Ya, setelah aku melakukan penyelidikan sesaat kepada teman-temannya, akupun mengerti. Aku peroleh jawaban rupanya ia takut kehilanganku. Ia takut kehilangan setelah apa yang tak pernah sungguh hati ia berikan kepadaku. Ia inginkan tumbal ganti.

Oh Tuhan… sekiranya aku bisa memperbaiki diri. Sekiranya aku bisa mundur melawan waktu. Aku ingin hidup biasa-biasa saja. Dengan pakaian yang biasa. Dandanan yang biasa. Pergaulan yang biasa. Kesenangan yang biasa. Gadis yang biasa-biasa saja. Mungkin itu akan bertentangan dengan naluri hidupku, namun setidaknya aku tidak harus kehilangan hidupku.

***
Na Na Na…
Andai seandainya setelah Ayah meninggal aku mengamalkan pesan terakhirnya, pesan sebelum dirinya terbang ke langit. Mungkin, sekarang dan nanti aku masih tersenyum bahagia melihat kerlap-kerlip hidup ini. Mungkin aku tidak akan segelisah ini. Mungkin nanti aku masih bisa melihat kelucuan teman-temanku. Melihat anak laki-laki: Adit, Bogek, Chandra, Dapi, Dedi, Faizin, Fauzan, Fauzi, Hendra, Leo boy, Rizki, Yuda, Yupika, Zul, atau juga yang lain sembunyi di kolong meja paling belakang kala istirahat sekolah diam-diam merokok, memonyongkan bibir mereka yang berwarna ungu untuk membuat huruf: O.

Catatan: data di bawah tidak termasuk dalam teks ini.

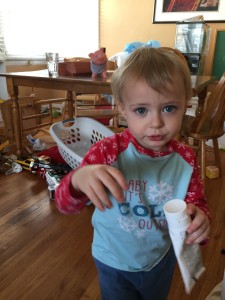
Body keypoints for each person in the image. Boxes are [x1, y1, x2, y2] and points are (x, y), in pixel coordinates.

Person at [54, 47, 210, 300]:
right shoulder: (107, 152)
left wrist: (200, 218)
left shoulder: (187, 159)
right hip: (112, 259)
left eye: (169, 108)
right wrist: (78, 180)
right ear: (123, 109)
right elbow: (64, 203)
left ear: (185, 107)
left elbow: (195, 203)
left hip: (160, 258)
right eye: (141, 110)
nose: (156, 122)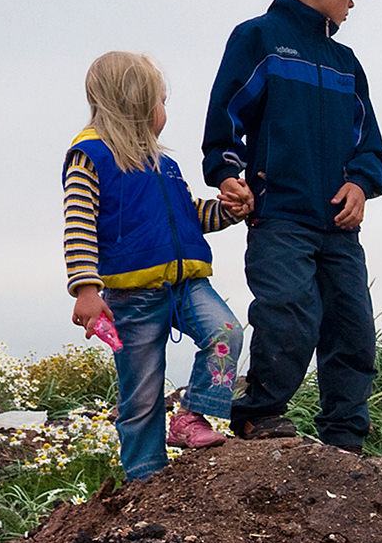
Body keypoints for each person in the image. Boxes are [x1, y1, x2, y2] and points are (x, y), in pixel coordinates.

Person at [202, 0, 382, 451]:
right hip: (279, 216)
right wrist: (227, 174)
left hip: (338, 227)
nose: (352, 2)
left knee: (352, 328)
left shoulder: (347, 63)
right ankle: (258, 415)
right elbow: (226, 121)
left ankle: (346, 437)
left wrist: (360, 183)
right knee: (288, 313)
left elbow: (370, 146)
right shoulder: (257, 38)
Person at [63, 51, 245, 482]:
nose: (165, 111)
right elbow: (78, 225)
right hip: (131, 295)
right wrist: (86, 290)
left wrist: (229, 210)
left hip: (188, 284)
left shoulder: (167, 165)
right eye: (161, 101)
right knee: (141, 395)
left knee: (227, 332)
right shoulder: (90, 156)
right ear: (138, 103)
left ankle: (193, 415)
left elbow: (190, 215)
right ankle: (145, 479)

Melihat kekesalan guru kala menagih uang buku kepada Doni Akazu: Hei… Akazu!! Kapan kamu akan bayar uang bukunya? emm… mungkin besok Pak Guru kalau tidak ada halangan. Besoknya, ya tentu saja Dia kembali mengulang jawaban, “mungkin besok Pak Guru kalau tidak ada halangan…”

Melihat kecentilan F. Asmi Kandji kala guru bilang punya anak lelaki: “Bu, anaknya uda punya pacar belum? Aku mau lho jadi pacar Anak Ibu.”

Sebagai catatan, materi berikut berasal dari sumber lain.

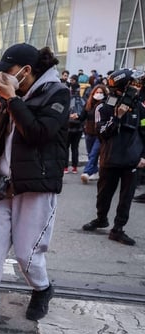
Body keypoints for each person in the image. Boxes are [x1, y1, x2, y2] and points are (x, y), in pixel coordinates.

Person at [0, 43, 69, 333]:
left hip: (36, 185)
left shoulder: (58, 93)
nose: (2, 78)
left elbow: (38, 134)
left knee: (27, 253)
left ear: (26, 71)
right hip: (5, 184)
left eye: (7, 72)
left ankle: (42, 288)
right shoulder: (13, 96)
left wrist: (12, 100)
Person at [82, 69, 145, 246]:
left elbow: (144, 130)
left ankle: (118, 229)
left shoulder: (138, 106)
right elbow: (101, 133)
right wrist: (117, 117)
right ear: (120, 87)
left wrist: (143, 156)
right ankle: (101, 219)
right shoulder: (104, 107)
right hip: (110, 159)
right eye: (131, 84)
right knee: (104, 195)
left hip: (132, 160)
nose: (136, 87)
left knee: (126, 197)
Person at [80, 84, 109, 183]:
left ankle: (86, 172)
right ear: (93, 93)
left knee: (94, 153)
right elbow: (82, 116)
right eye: (97, 92)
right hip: (89, 132)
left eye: (101, 92)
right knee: (90, 153)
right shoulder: (89, 104)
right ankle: (95, 171)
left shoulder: (106, 104)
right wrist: (76, 117)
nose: (99, 94)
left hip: (100, 134)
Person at [65, 80, 85, 174]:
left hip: (68, 127)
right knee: (75, 148)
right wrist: (78, 116)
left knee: (66, 147)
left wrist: (69, 116)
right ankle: (74, 167)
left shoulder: (67, 99)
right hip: (79, 127)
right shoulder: (82, 100)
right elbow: (85, 112)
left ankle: (65, 167)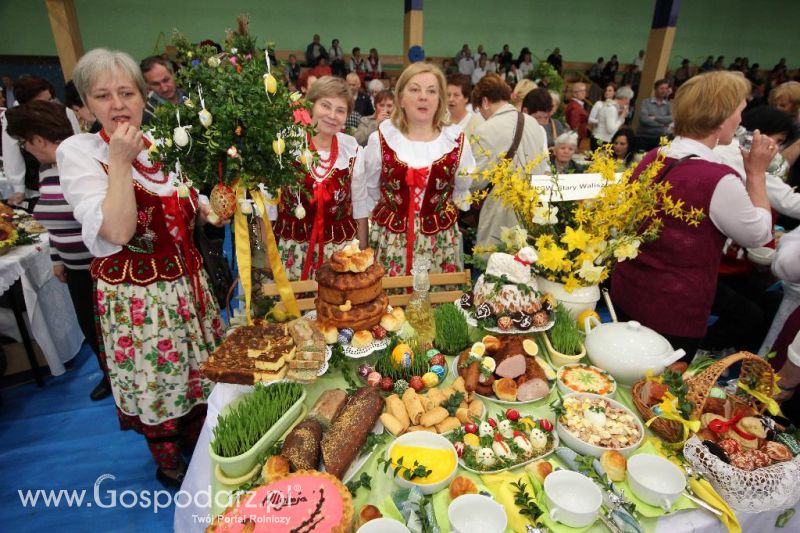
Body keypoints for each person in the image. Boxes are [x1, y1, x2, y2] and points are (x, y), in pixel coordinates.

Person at [57, 48, 226, 488]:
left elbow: (186, 200)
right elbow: (116, 230)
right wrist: (118, 160)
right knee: (160, 380)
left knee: (199, 372)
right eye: (103, 95)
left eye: (126, 92)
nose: (117, 104)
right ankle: (170, 460)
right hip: (141, 299)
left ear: (142, 96)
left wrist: (208, 211)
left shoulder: (163, 144)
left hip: (188, 286)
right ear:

Melihat Somad yang tidak pernah mencatat (kecuali Pendidikan Kewarganegaraan), namun selalu bertanya seolah mengerti. Entah apakah anak itu benar-benar memperhatikan pelajaran atau bertanya hanya sekedar topeng kamuflase.

Sekarang aku melihat, aku merasa benar kata Ayah dahulu: “Nak, jadilah gadis yang baik yang punya prinsip hidup. Jangan berlebihan dalam mengejar kesenangan karena sesungguhnya setiap pesta itu cepat atau lama pasti akan berakhir seperti kata pepatahnya. Tuhan telah mengatur hidup kita ini dengan adil dan bijaksana. Hindarkanlah dirimu dari perilaku menyusahkan orang lain agar dikasihi Tuhan, agar tidak turut mendapat susah.”

Apa perbedaan antara kebetulan dan takdir?

“Maaf Ayah, maafkan anak gadismu yang tak pandai berbakti ini. Oh Tuhan… Aku sungguh tak mengerti apakah ini hanya kebetulan ataukah ini memang takdirmu.”